Bit-fields confusion?

Question 1

sizeof(b) will give you the size in bytes of a variable of type struct tB,which in this case will be 4 (Due to padding it won't be 3 as it is expected to be)

sizeof(*p) will again give you the size in bytes of a variable of type struct tB .You should initialize p with the address of a variable of struct tB type.Eg:

struct tB *p=&b;

But you should know that in this case if you use sizeof(p) then it would give the size of the pointer p, not the variable pointed by p. Try this variation of your program :

#include<stdio.h>

struct tB
{
unsigned b1:3;
signed b2:6;
unsigned b3:11;
signed b4:1;
unsigned  b5:13;
} b;


int main(void)
{
struct tB *p;

printf("%d\n%d",sizeof(*p),sizeof(p));
}

Here is another variation that rounds the size of struct tB to 24 bits(3 bytes) as you expect,by dealing with the padding using the #pragma pack() directive,which is compiler dependent (I am using CodeBlocks on Windows).

#include<stdio.h>
#pragma pack(1)
struct tB
{
unsigned b1:3;
signed b2:6;
unsigned b3:11;
signed b4:1;

} b;


int main(void)
{
struct tB *p;

printf("%d\n%d",sizeof(*p),sizeof(p));
}

Question 2

You have 21 bits, round up to nearest int and you got 32 (i.e. 4 bytes).

Question 3

It's all about processor word.

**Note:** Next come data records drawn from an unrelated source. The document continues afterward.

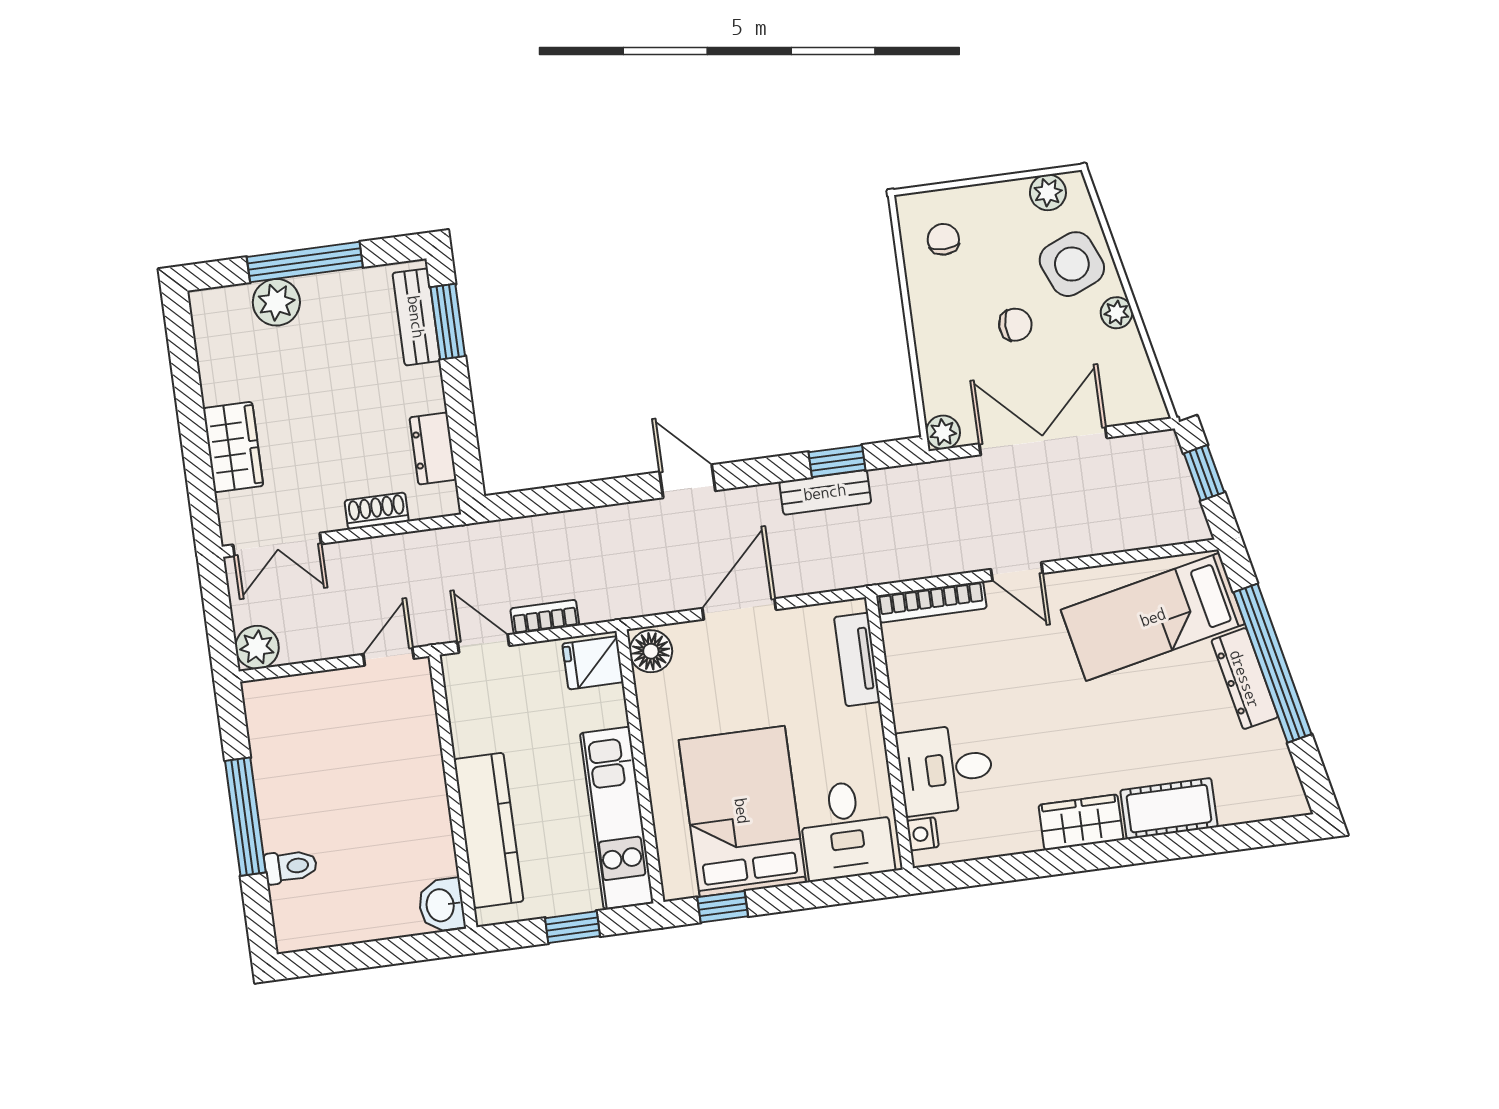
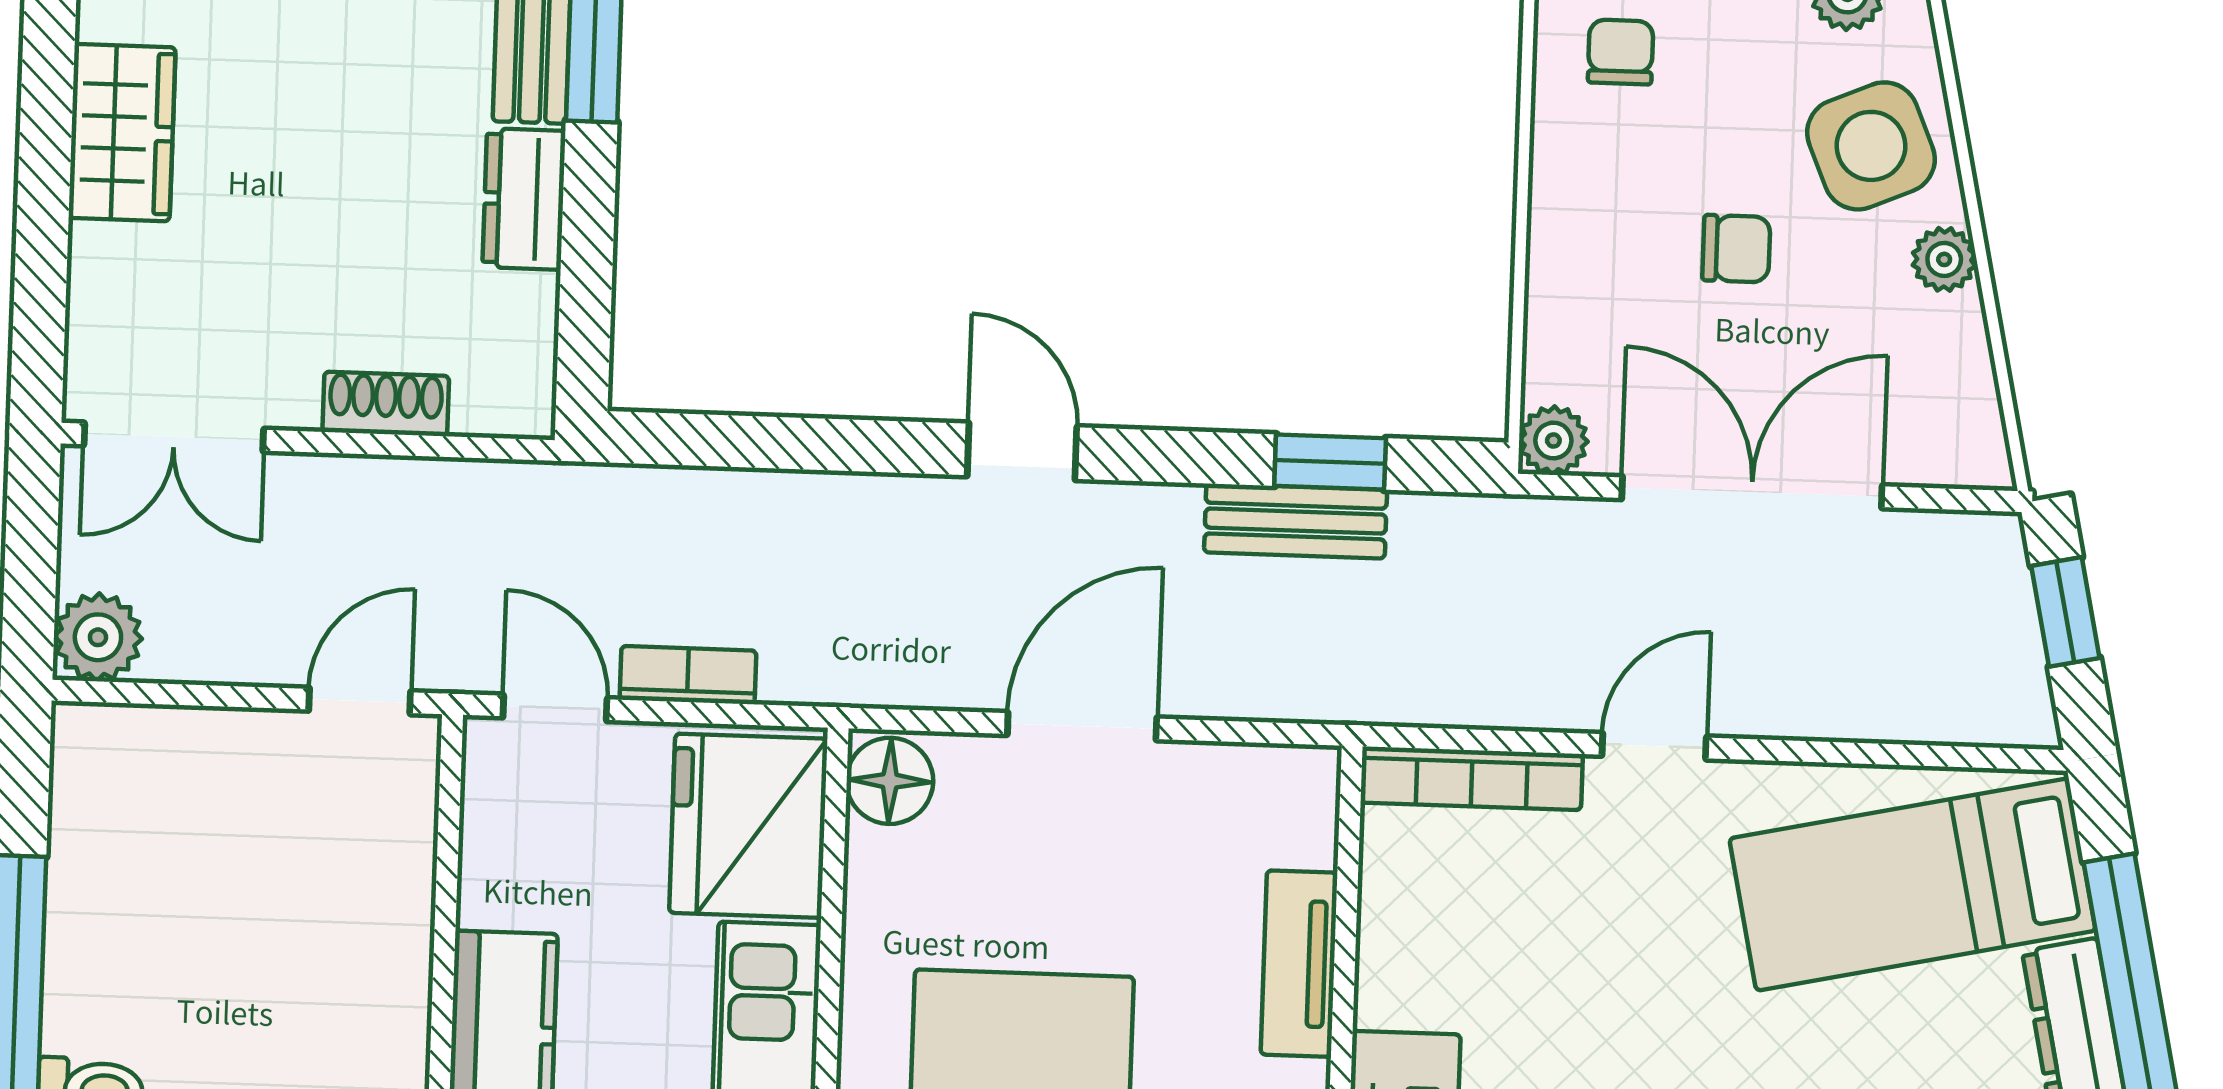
wardrobe: (233, 447) -> (122, 133), moved
dresser: (433, 449) -> (524, 199), moved
door: (1017, 571) -> (1654, 746), swing flipped
tv unit: (857, 659) -> (1299, 964), moved
fridge: (593, 663) -> (748, 826), width x1.88, depth x1.34

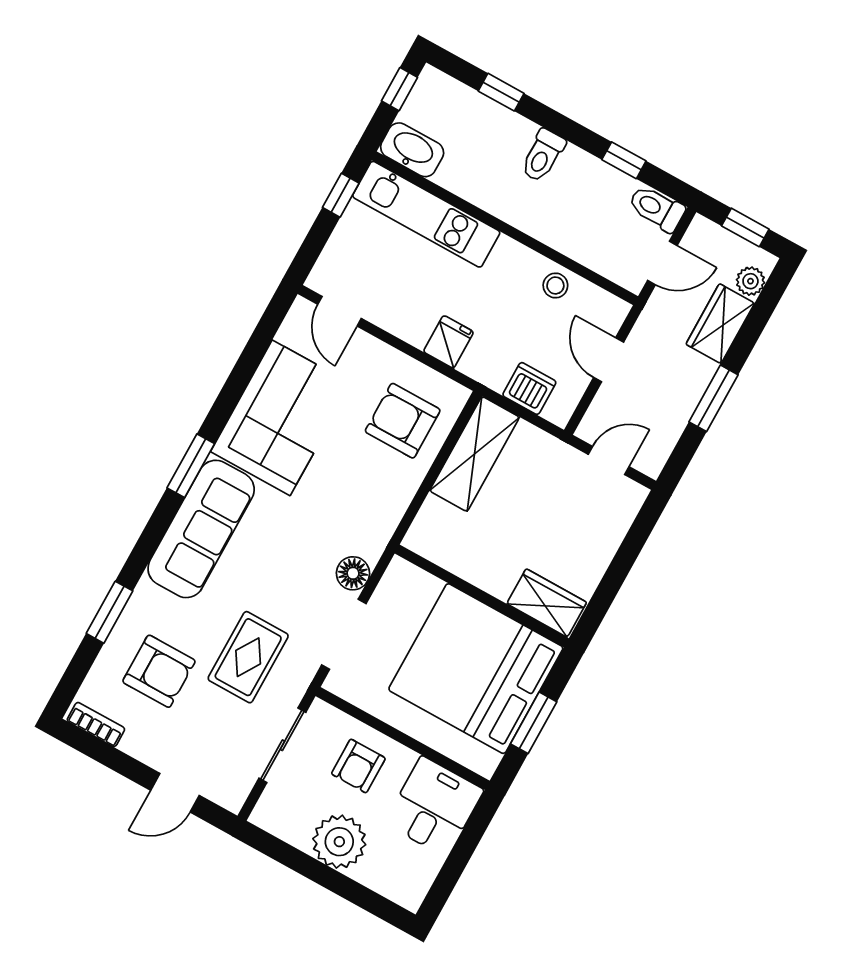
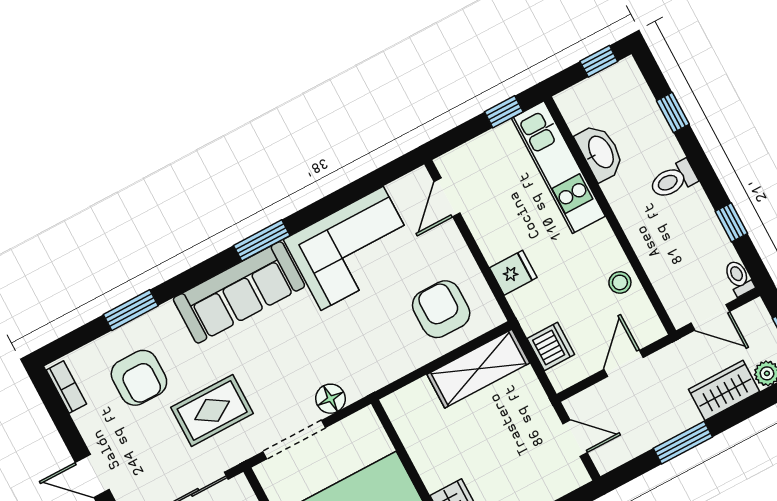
washbasin: (412, 150) -> (600, 152), moved
toilet: (657, 208) -> (739, 278), width x0.73, depth x0.72

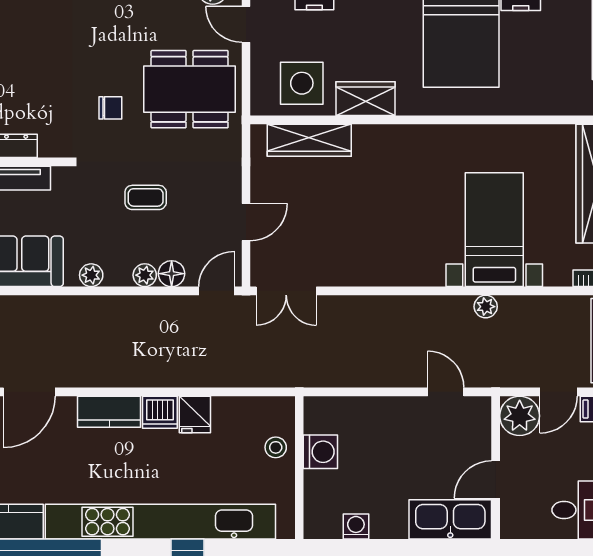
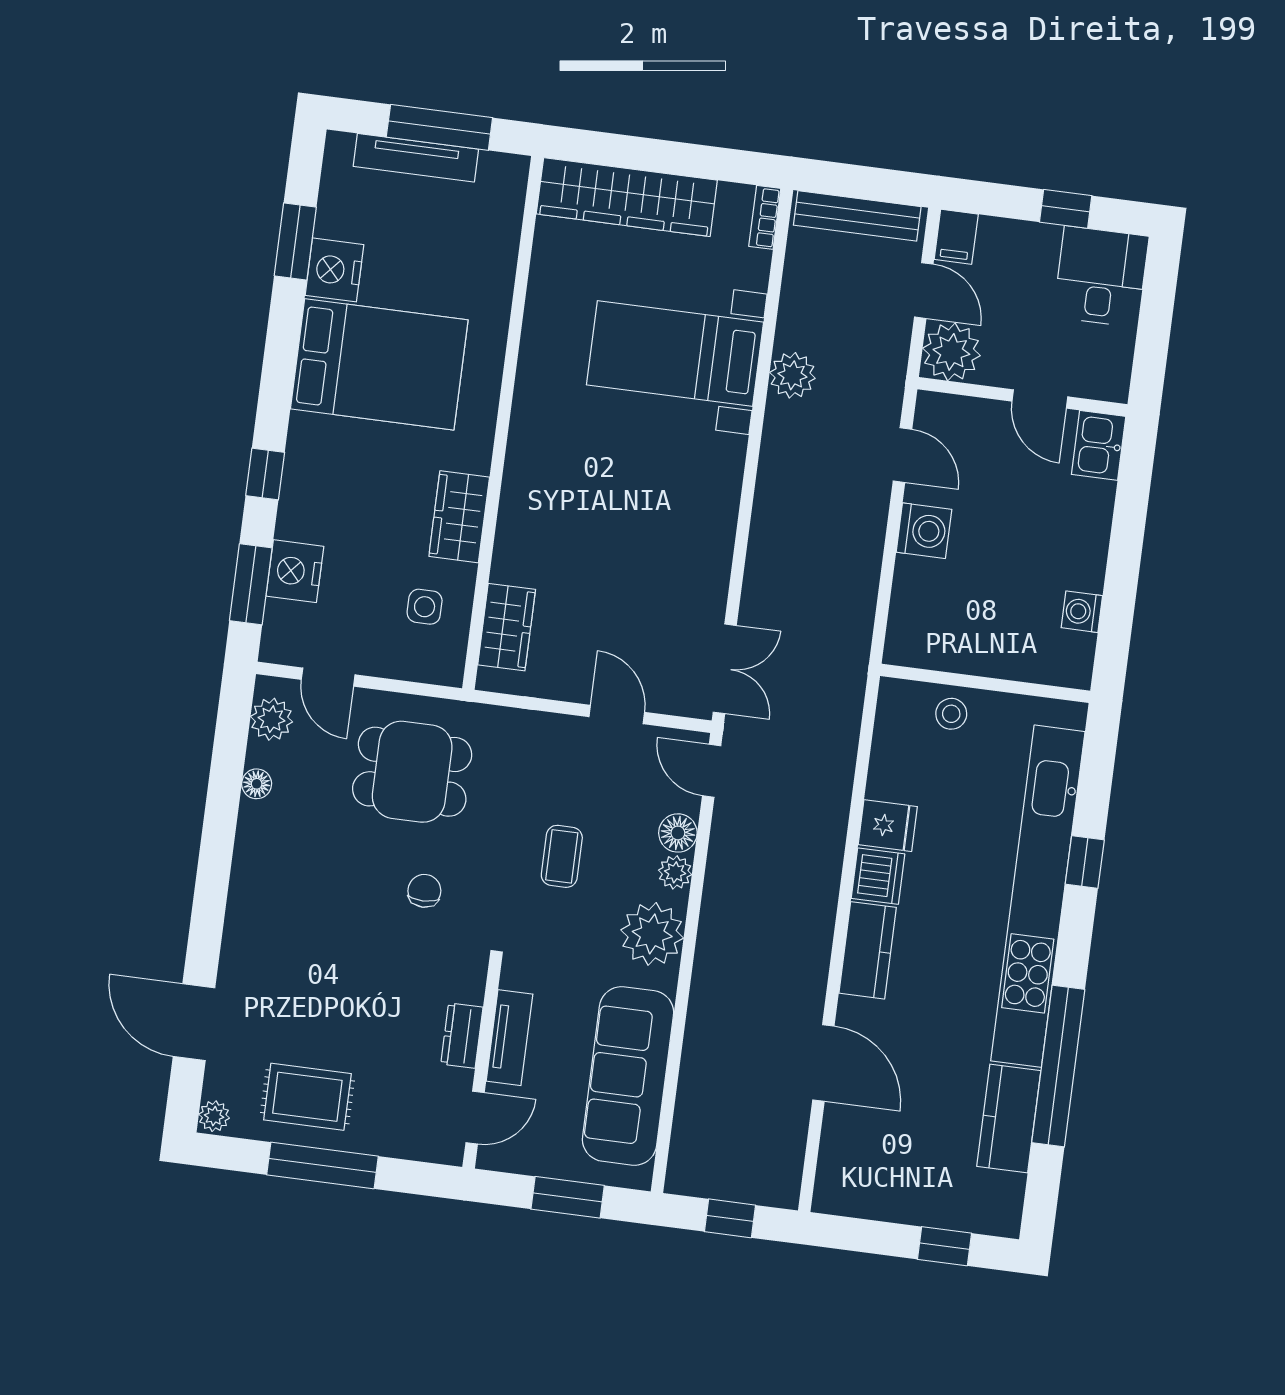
door: (246, 24) -> (328, 677), hinge flipped
side table: (302, 83) -> (425, 607), width x0.54, depth x0.54
dining table: (190, 89) -> (412, 772), width x0.73
wardrobe: (309, 140) -> (507, 627), width x0.67
plant: (91, 275) -> (652, 934), width x1.87, depth x1.87
plant: (486, 307) -> (792, 375), width x1.38, depth x1.38
door: (446, 392) -> (902, 455), swing flipped
washing machine: (320, 452) -> (924, 531), moved, turned 90
kitchen sink: (450, 519) -> (1099, 445), width x0.53, depth x0.81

The processor accessing the memory can't access it, let's say, 1 or 2 bytes. It fetching it by word. Generally, compiler makes proper aligning of structures to conform word alignment. Usually, this alignment is equal to processor architecture though the size of processor register. So, in your case you have 21-bit structure which aligned to one word. If you will adjust your structure to be, say, 33-bits long you will have 2-word alignment and in your case program will print 8.

Here the article on Wikipedia related to this Data structure alignment.